Nos encontramos probablemente con la obra más rupturista de Ashbery, y, aunque mucho ha llovido desde 1962, año de su publicación, quizá no dejará de causar cierto estupor, incluso entre los que conozcan algunos de sus títulos más representativos como Autorretrato en un espejo convexo o Tres poemas. Por ello, no parece estar de más las notas que Mas Alcaraz incluye al final de su esmerada traducción, notas de las que el lector puede prescindir, si así lo quiere, pero que también pueden servirle de guía para textos que parecen combinar de una manera sorprendente hermetismo y transparencia. Tampoco sobran el prólogo del traductor ni el inteligente epílogo de Jordi Doce, que aciertan a enmarcar la obra en un contexto que, pese a las peculiaridades de la trayectoria personal de Ashbery y de la literatura norteamericana, en buena medida, sigue siendo el nuestro.
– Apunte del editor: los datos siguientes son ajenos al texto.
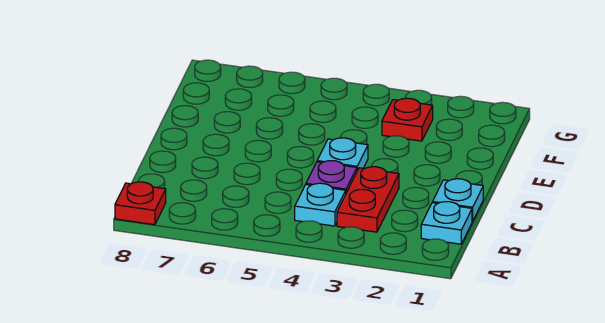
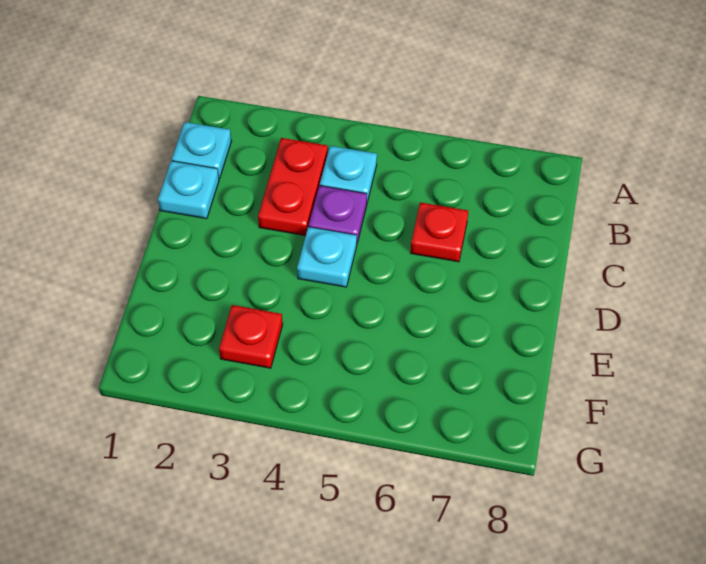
red plate A8 level 1 -> red plate C6 level 1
El constante recurso al “collage” y otras técnicas vanguardistas, dan lugar a lo que es ante todo una peculiar experiencia lingüística, la de una sociedad contemporánea que padece una incurable verborrea, alimentada por un exceso de códigos y tradiciones, información y lenguajes. Pocos autores como Ashbery son capaces de transmitirnos la belleza inesperada que surge de la colisión de los mensajes procedentes de los más variados orígenes (conversaciones cotidianas, medios de comunicación de masas, literatura popular…) al mismo tiempo que el hartazgo ante las dosis insoportables de trivialidad y de represión que dejan entrever dichos mensajes. En este libro, el poeta norteamericano recurre a un ritmo cortante, nervioso, casi de “bebop”, que contrasta con el fraseo de su poesía posterior, no menos dada a las elipsis y a las yuxtaposiciones ásperas, pero en la que las rupturas parecen sostenerse en una ilusión de continuidad más musical que argumental. Aquí, por el contrario, como apreciamos en poemas como “Idaho” o “Europa” la escritura se vuelve casi anónima a base de acoger múltiples voces, se quiebra en breves destellos de realidad, como si la velocidad (que ya Benjamin consideraba un elemento revolucionario en nuestra forma de mirar el mundo) convirtiera cada esquirla del discurso en una invitación al viaje, en una suerte de “road movie” que pareciera conducir a ninguna parte. Lo explica mejor que nadie el propio poeta en la cita incluida en este volumen, que se refiere a uno de los poemas más famosos del libro, “Saliendo de la estación de Atocha”: “Creo que los fragmentos dislocados, incoherentes que crean el movimiento del poema se parecen probablemente a la sensación que uno tiene cuando el tren sale de una estación desconocida. El ruido, la suciedad, ese marchar deslizándose, todo parece ser un movimiento dentro del poema. Probablemente, el poema trataba de expresar eso, no por sí mismo sino como un compendio de algo experimentado; creo que es de eso de lo que tratan mis poemas”.